## Aufgaben
a) Gib aus dem Textauszug wörtlich den Teil zwischen „Elka Frank (*1915);“ und „Léa Gillis; Lehrerin.“ wieder, beide Stellen eingeschlossen.
b) Seit wann leitete Gaspard Dewaay laut Textauszug das Kinderheim „Herbert Speyer“?

Elka Frank (*1915); Flucht aus Deutschland nach Palästina, wo sie den Belgier Alexandre Frank heiratete; 1936 Rückkehr nach Brüssel; von 1939 an leitete sie das Kinderheim „Général Bernheim“ bei Brüssel, nach dem deutschen Angriff begleitete sie ihre Schützlinge nach Südfrankreich, Betreuerin in der Kinderkolonie im Schloss
La Hille; Flucht nach Spanien.

 

Richtig: Gaspard Dewaay (1910–1989), Sportlehrer und Straßenbahnschaffner; von Jan. 1939 an Leiter des Kinderheims „Herbert Speyer“ in Anderlecht, begleitete im Mai 1940 gemeinsam mit seiner Frau Lucienne die Heimkinder nach Südfrankreich und betreute sie bis zu seiner Rückkehr nach Belgien im Sept. 1940.

 

Léa Gillis; Lehrerin.

## Ausgelesene Angaben
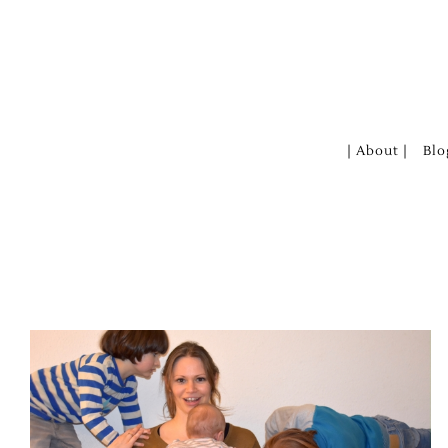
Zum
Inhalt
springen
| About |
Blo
---
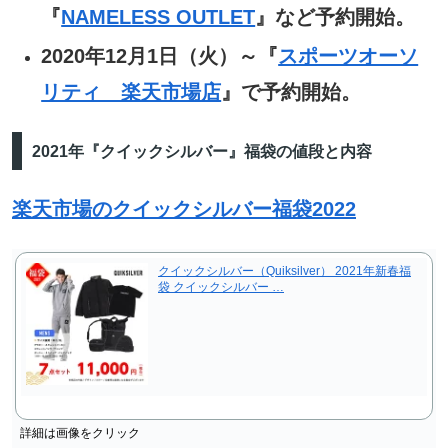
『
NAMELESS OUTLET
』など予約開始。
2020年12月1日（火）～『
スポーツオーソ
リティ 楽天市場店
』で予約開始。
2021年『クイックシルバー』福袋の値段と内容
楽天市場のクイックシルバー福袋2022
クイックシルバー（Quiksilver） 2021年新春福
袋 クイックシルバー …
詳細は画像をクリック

## Lösungen
a)
Elka Frank (*1915); Flucht aus Deutschland nach Palästina, wo sie den Belgier Alexandre Frank heiratete; 1936 Rückkehr nach Brüssel; von 1939 an leitete sie das Kinderheim „Général Bernheim“ bei Brüssel, nach dem deutschen Angriff begleitete sie ihre Schützlinge nach Südfrankreich, Betreuerin in der Kinderkolonie im Schloss
La Hille; Flucht nach Spanien.

 

Richtig: Gaspard Dewaay (1910–1989), Sportlehrer und Straßenbahnschaffner; von Jan. 1939 an Leiter des Kinderheims „Herbert Speyer“ in Anderlecht, begleitete im Mai 1940 gemeinsam mit seiner Frau Lucienne die Heimkinder nach Südfrankreich und betreute sie bis zu seiner Rückkehr nach Belgien im Sept. 1940.

 

Léa Gillis; Lehrerin.

b) Seit Januar 1939.